Member of West Bengal Legislative Assembly
- Incumbent
- Assumed office 4 May 2026
- Preceded by: Tarun Maity
- Constituency: Egra
- In office 10 November 2009 – 19 May 2016
- Preceded by: Suvendu Adhikari
- Succeeded by: Chandrima Bhattacharya
- Constituency: Kanthi Dakshin

Member of Parliament, Lok Sabha
- In office 23 November 2016 – 4 June 2024
- Preceded by: Suvendu Adhikari
- Succeeded by: Abhijit Gangopadhyay
- Constituency: Tamluk, West Bengal

Personal details
- Born: 24 December 1976 (age 49) Contai, West Bengal, India
- Party: Bharatiya Janata Party (2024–present)
- Other political affiliations: Trinamool Congress (until 2024)
- Parent: Sisir Adhikari (father);
- Relatives: Suvendu Adhikari (brother) Soumendu Adhikari (brother)
- Education: Contai Prabhat Kumar College (NSOU)
- Profession: Politician

= Dibyendu Adhikari =

Indian politician (born 1976)

Dibyendu Adhikari (born 24 December 1976) is an Indian politician from the state of West Bengal. He was voted into the West Bengal Legislative Assembly as an MLA from Egra Assembly constituency in the 2026 West Bengal Legislative Assembly election as a member of the Bharatiya Janata Party.

== Political career ==
Earlier, he was elected to Lok Sabha from Tamluk in 2019 as a member of the Trinamool Congress.
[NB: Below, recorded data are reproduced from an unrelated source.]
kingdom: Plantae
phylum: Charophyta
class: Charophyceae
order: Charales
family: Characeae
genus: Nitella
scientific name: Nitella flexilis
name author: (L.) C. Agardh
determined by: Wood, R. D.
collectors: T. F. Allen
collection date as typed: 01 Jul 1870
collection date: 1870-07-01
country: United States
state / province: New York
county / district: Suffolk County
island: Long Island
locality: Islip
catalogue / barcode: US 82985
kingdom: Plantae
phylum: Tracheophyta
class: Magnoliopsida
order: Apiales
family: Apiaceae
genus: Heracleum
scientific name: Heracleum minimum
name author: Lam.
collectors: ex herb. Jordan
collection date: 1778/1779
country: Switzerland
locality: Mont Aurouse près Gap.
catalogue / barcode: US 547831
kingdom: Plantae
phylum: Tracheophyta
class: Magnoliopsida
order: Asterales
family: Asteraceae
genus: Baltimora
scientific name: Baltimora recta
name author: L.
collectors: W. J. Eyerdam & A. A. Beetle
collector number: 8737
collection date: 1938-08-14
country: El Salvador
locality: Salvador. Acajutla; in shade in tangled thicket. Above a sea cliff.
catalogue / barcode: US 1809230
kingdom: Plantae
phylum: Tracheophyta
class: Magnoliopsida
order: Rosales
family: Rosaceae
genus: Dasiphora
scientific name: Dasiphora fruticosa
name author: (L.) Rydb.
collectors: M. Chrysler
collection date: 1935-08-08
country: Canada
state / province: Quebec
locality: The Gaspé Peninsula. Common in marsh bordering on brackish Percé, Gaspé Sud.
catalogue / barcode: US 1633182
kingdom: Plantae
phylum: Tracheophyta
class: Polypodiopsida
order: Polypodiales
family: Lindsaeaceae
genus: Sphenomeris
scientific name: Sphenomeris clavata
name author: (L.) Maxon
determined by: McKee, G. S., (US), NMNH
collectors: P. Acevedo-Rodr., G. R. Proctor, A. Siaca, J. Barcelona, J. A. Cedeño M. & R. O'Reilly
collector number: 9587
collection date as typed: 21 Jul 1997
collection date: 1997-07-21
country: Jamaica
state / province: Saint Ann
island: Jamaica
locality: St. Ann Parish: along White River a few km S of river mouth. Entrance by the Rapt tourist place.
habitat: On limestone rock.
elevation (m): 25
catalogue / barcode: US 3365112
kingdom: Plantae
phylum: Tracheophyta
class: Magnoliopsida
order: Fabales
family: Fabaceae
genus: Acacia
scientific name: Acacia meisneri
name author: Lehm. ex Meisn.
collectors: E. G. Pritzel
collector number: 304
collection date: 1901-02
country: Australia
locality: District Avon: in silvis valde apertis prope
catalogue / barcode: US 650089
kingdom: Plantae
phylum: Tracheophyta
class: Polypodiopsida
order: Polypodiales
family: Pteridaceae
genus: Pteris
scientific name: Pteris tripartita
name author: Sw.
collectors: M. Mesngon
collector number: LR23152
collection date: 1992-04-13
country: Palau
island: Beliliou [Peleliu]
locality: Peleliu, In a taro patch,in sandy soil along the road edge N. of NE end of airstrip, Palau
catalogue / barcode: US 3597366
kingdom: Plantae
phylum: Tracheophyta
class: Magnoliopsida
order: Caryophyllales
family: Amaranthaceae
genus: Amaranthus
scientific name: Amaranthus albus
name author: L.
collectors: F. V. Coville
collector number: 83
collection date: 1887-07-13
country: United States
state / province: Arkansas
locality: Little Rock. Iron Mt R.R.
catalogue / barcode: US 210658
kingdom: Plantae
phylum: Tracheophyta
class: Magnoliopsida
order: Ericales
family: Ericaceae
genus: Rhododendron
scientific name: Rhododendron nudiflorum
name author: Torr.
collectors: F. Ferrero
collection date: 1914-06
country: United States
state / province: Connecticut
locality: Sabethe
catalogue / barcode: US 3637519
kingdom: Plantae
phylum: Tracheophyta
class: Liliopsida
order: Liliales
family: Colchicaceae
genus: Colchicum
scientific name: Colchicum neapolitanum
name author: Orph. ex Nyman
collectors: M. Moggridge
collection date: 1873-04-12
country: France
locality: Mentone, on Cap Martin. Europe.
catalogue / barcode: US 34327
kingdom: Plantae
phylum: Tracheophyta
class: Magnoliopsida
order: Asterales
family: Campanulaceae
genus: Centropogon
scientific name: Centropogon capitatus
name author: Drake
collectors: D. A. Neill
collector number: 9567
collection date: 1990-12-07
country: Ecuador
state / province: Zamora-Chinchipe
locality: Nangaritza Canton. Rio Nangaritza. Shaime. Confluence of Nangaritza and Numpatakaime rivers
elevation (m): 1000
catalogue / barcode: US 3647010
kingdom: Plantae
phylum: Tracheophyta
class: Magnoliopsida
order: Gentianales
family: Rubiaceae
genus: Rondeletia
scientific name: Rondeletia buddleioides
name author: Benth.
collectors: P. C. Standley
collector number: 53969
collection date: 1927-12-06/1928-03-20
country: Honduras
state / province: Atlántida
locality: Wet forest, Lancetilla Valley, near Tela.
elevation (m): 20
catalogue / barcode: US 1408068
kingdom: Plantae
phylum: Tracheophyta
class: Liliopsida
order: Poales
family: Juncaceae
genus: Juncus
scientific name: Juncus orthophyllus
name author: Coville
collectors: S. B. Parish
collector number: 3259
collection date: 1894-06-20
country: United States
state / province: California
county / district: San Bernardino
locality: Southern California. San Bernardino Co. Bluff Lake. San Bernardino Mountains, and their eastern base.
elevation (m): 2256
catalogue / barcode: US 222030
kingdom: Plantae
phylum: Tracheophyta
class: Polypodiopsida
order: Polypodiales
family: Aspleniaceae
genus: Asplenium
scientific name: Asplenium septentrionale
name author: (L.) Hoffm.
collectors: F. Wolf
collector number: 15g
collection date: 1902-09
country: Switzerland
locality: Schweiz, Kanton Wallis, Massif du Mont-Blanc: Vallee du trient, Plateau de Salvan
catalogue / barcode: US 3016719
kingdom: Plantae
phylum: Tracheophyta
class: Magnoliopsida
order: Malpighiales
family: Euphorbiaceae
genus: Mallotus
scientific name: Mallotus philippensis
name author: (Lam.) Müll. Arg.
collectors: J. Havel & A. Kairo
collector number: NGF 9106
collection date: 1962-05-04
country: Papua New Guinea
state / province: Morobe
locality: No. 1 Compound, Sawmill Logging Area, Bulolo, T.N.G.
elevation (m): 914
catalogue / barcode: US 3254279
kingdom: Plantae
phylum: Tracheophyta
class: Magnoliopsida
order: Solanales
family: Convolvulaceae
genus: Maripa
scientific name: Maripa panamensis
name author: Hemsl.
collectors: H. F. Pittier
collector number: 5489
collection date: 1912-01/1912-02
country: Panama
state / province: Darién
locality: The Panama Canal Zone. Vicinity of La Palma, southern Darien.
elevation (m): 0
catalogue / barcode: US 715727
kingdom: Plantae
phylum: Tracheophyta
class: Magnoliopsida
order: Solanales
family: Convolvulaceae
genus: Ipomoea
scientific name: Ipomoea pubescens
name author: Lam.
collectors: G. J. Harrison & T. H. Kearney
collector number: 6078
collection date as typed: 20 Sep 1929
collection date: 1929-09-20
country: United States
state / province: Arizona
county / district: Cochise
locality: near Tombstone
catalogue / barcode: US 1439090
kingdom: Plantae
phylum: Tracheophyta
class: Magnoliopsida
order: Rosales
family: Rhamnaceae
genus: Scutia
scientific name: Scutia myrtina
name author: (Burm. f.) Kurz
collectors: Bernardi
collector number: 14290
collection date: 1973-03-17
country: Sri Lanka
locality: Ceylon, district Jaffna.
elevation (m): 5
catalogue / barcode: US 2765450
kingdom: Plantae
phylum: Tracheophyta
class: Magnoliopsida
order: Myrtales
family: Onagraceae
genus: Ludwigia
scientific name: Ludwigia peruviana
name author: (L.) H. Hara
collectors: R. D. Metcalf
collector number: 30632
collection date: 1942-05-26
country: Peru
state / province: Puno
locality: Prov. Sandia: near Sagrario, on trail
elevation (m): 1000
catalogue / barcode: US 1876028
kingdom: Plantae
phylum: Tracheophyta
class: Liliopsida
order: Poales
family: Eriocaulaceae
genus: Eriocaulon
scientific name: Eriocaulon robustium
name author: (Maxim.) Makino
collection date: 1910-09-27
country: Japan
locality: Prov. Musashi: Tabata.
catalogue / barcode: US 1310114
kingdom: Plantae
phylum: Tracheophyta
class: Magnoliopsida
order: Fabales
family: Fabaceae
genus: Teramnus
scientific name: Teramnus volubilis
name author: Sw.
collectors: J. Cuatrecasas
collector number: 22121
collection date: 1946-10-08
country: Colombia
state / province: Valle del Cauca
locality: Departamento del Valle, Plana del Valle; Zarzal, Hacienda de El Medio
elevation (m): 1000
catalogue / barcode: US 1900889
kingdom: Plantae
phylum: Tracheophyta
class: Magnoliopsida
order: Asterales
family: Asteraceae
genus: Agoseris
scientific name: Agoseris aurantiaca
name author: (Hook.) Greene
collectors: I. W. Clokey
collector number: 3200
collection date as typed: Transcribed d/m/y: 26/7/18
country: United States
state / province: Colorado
Adhikari was a Member of Legislative Assembly (MLA) in West Bengal from Dakhin Kanthi constituency from 2009 to 2016. In 2016, he was elected to Lok Sabha from Tamluk parliamentary constituency of West Bengal on an AITC ticket in a by-election when the seat fell vacant due to the resignation of the sitting MP and his elder brother Suvendu Adhikari, who was elected to the West Bengal Legislative Assembly. He is also councillor of Contai Municipality.

== Family and education ==
Adhikari's father Sisir and brothers Suvendu (currently Chief Minister of West Bengal) and Soumendu were also elected to the Lok Sabha or West Bengal Legislative Assembly.

He has completed his B.A. (Hons) from Contai Prabhat Kumar College (NSOU) in 1998.